Il concerto, organizzato dall’assessorato alla Cultura e dall’Associazione Libera delle Arti, Ente fondatore e amministratore dell’orchestra,  è stato offerto dal Colibrì Ensemble alla città di Pescara e realizzato anche grazie al sostegno della Buffet Crampon di Parigi e della ditta di pianoforti Fabbrini.

“Abbiamo deciso di donare alla città uno dei più prestigiosi concerti di quest’anno con l’idea di coronare un sodalizio costruito nel corso degli anni con il Comune e l’Assessorato alla Cultura – dichiara la Dott.ssa Gina Barlafante, Presidente dell’orchestra -. Siamo contenti che le istituzioni cittadine riconoscano l’apporto culturale che abbiamo prestato alla collettività e ci identifichino ormai come una compagine appartenente alla città”.

Il Colibrì Ensemble, nato nel 2013, è apprezzato per la gestione virtuosa delle risorse e il riconoscimento del musicista come figura centrale del progetto.

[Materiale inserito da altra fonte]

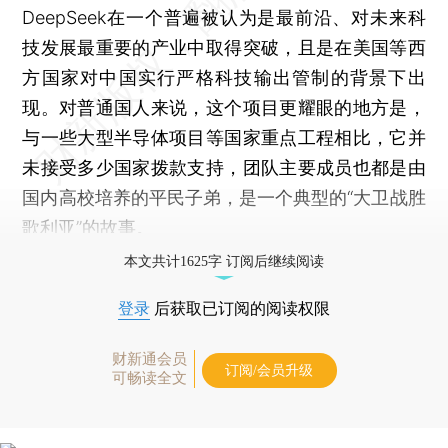
DeepSeek在一个普遍被认为是最前沿、对未来科
技发展最重要的产业中取得突破，且是在美国等西
方国家对中国实行严格科技输出管制的背景下出
现。对普通国人来说，这个项目更耀眼的地方是，
与一些大型半导体项目等国家重点工程相比，它并
未接受多少国家拨款支持，团队主要成员也都是由
国内高校培养的平民子弟，是一个典型的“大卫战胜
歌利亚”的故事。
本文共计1625字 订阅后继续阅读
登录
后获取已订阅的阅读权限
财新通会员
订阅/会员升级
可畅读全文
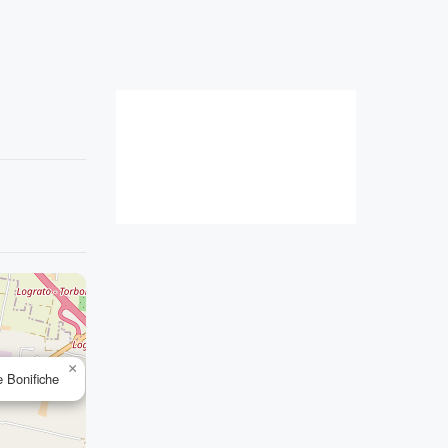
×
e Bonifiche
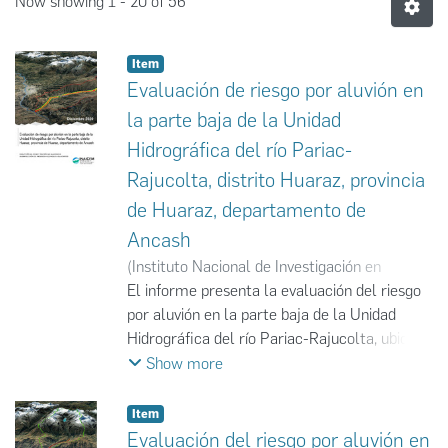
Now showing
1 - 20 of 56
Item
Evaluación de riesgo por aluvión en
la parte baja de la Unidad
Hidrográfica del río Pariac-
Rajucolta, distrito Huaraz, provincia
de Huaraz, departamento de
Ancash
(
Instituto Nacional de Investigación en
Glaciares y Ecosistemas de Montaña
El informe presenta la evaluación del riesgo
,
2020-
12
por aluvión en la parte baja de la Unidad
)
Instituto Nacional de Investigación en
Glaciares y Ecosistemas de Montaña
Hidrográfica del río Pariac-Rajucolta, ubicada
en el distrito de Huaraz, provincia de Huaraz,
Show more
departamento de Áncash. Utilizando los
procedimientos establecidos por el
Item
CENPRED, se identificaron los elementos
Evaluación del riesgo por aluvión en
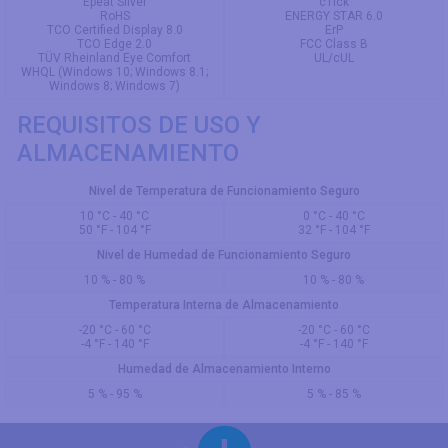
Epeat Silver
cTick
RoHS
ENERGY STAR 6.0
TCO Certified Display 8.0
ErP
TCO Edge 2.0
FCC Class B
TÜV Rheinland Eye Comfort
UL/cUL
WHQL (Windows 10; Windows 8.1;
Windows 8; Windows 7)
REQUISITOS DE USO Y
ALMACENAMIENTO
Nivel de Temperatura de Funcionamiento Seguro
10 °C - 40 °C
0 °C - 40 °C
50 °F - 104 °F
32 °F - 104 °F
Nivel de Humedad de Funcionamiento Seguro
10 % - 80 %
10 % - 80 %
Temperatura Interna de Almacenamiento
-20 °C - 60 °C
-20 °C - 60 °C
-4 °F - 140 °F
-4 °F - 140 °F
Humedad de Almacenamiento Interno
5 % - 95 %
5 % - 85 %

“Dopo cinque anni di intensa attività, grandi solisti coinvolti, un pubblico sempre più numeroso all’Auditorium Flaiano – commenta Giovanni Di Iacovo assessore alla Cultura del Comune di Pescara – non possiamo che riconoscere l’importanza istituzionale di quest’orchestra, in grado di far risuonare il nome della nostra città attraverso prestigiosi concerti e progetti discografici internazionali”.

Il prossimo maggio è in uscita il cd che l’orchestra ha realizzato con il grande pianista Alexander Lonquich per la Odradek Records che sarà distribuito in tutto il mondo.

Insomma in tempi di forte crisi economica il Colibrì è stato in grado di fare molto anche con poco. Finora l’Associazione Libera delle Arti si è avvalsa esclusivamente di sponsor privati come l’AIOT Accademia Italiana Osteopatia Tradizionale, che insieme alla Maresca spa e alla Bluserena spa, sono i “main sponsor” dell’orchestra; a loro si uniscono tanti altri privati, sostenitori e mecenati come la stessa Dott.ssa Barlafante che a tal proposito dichiara: “È un ottimo segnale ricevere i primi riscontri positivi anche da parte delle istituzioni, dal Comune, dall’Assessorato alla Cultura, che cogliendo l’importanza del nostro progetto hanno aperto ad alcune possibilità di sostegno che spero siano sempre più generose”.

Il concerto conclude una giornata di masterclass ed esposizione di strumenti musicali realizzata dall’Accademia del Colibrì, un accademia di alto perfezionamento musicale che si occupa dell’ambito didattico del progetto Colibrì Ensemble.

La stagione 2017-2018 è ormai in dirittura di arrivo e si chiuderà con due appuntamenti particolarissimi: un balletto “Appalachian Spring” di A. Copland (il prossimo 7 aprile) e un omaggio ai 150 anni dalla scomparsa di Rossini (28 aprile).